Current Research and Projects
Household organization: The ethnohistoric record indicates that like the rest of the Northwest Coast the region's Chinkoon peoples had elites. One research goal has been whether we can detect their presence. Our results are mixed.
Household production: Our research has focused heavily on the organization of economic production including subsistence, the possibility of specialization.
Regional interaction and trade. A central element in this research has been sourcing large samples of obsidian.
Site formation processes resulting from the construction, occupation and abandonment of these large post and beam structures. In all of these analyses we've had the benefit of very large artifact assemblages. They do, however, also impose their own special problems that we have to grapple with.
Our research also examines the role played by the region's native peoples in the maritime fur trade of the late 18 th and early 19 th century. Meier and Cathlapotle were occupied between ca. AD 1400 and AD 1835; Cathlapotle was visited and described by Lewis and Clark and played an important role in the fur trade on the Lower Columbia River . This aspect of the research has been expanded to include the McGowan/Station Camp site on the Columbia River estuary, which appears to be a fur-trade era native site.
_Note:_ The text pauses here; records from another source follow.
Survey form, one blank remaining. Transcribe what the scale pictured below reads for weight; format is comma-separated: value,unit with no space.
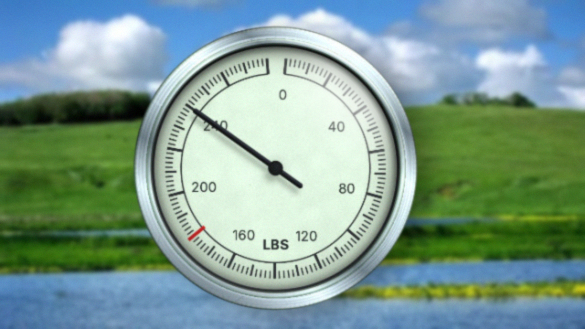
240,lb
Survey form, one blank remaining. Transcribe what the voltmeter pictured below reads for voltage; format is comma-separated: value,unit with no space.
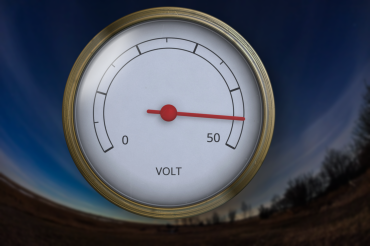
45,V
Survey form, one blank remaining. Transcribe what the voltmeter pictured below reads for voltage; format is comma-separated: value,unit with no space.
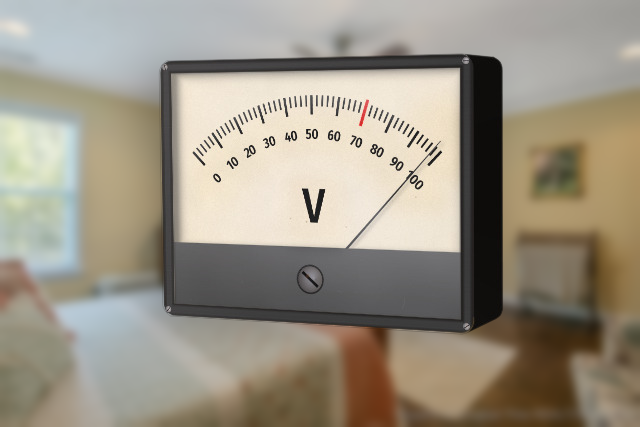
98,V
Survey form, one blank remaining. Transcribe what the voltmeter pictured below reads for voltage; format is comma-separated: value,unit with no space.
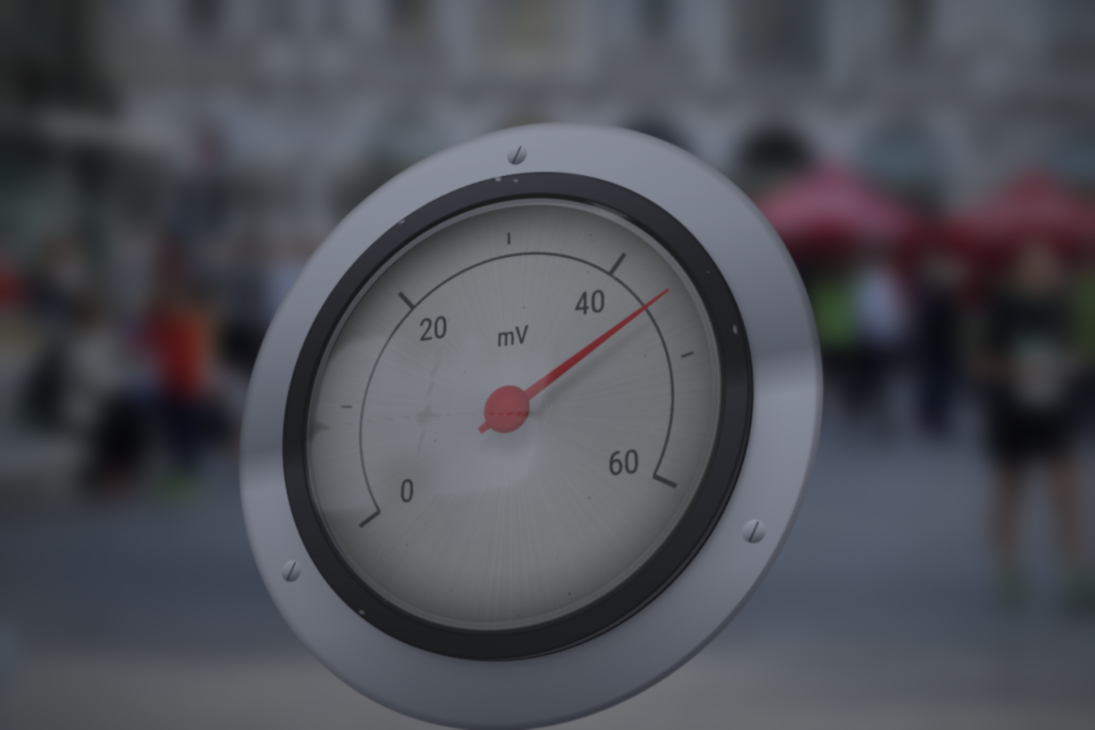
45,mV
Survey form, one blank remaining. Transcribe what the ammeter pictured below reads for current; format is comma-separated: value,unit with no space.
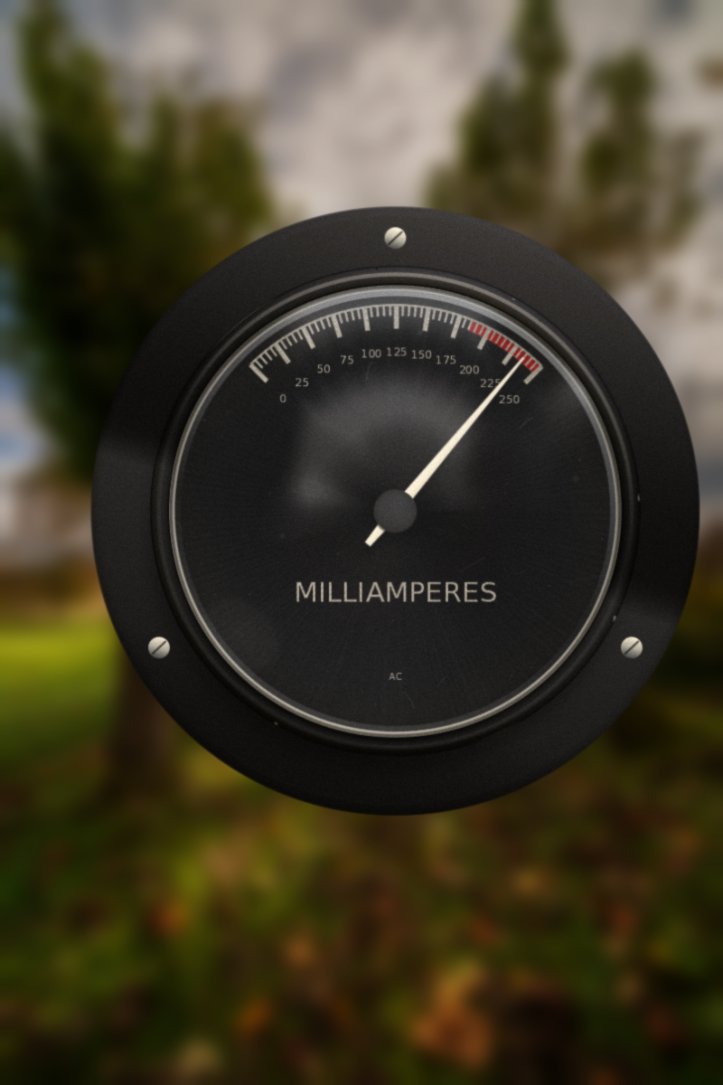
235,mA
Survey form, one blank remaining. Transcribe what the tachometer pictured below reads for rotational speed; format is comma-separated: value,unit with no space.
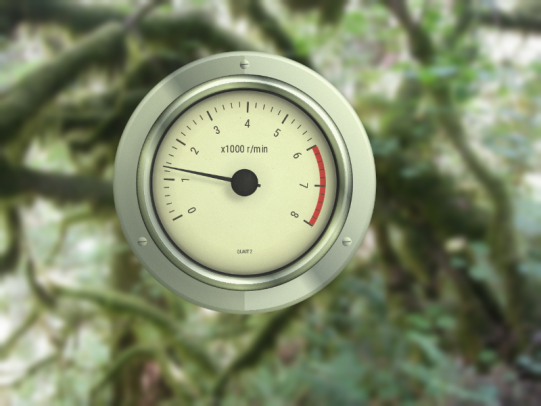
1300,rpm
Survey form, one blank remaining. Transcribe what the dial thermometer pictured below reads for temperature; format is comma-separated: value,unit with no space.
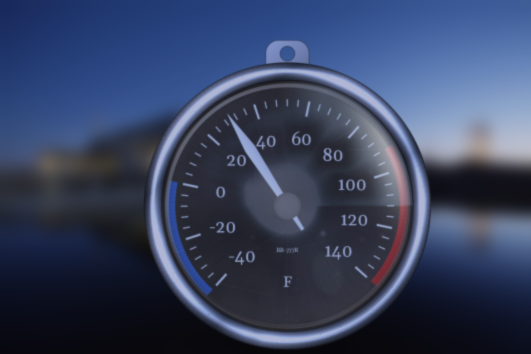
30,°F
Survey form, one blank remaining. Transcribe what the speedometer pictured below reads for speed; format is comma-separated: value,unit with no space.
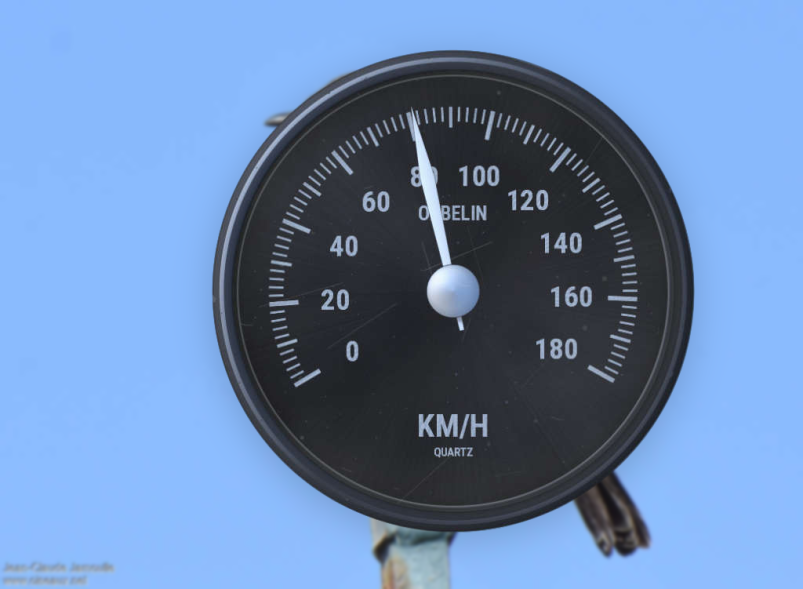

The results of this research are currently available through preliminary excavation reports and an extensive list of MA theses and dissertations. We have also produced a volume on the Household Archaeology of the Northwest Coast .
In addition to this, I am working on a comparative analysis of the evolution of complex hunter-gatherers in several of the world's regions to test current theories. This work framed by cultural evolutionary theory. A preliminary example of this work is available.
I am also working to tie up one massive loose end: the final excavation report for the Hatwai site which I directed in the mid-1970s (yes, that long ago). No excuses beyond life.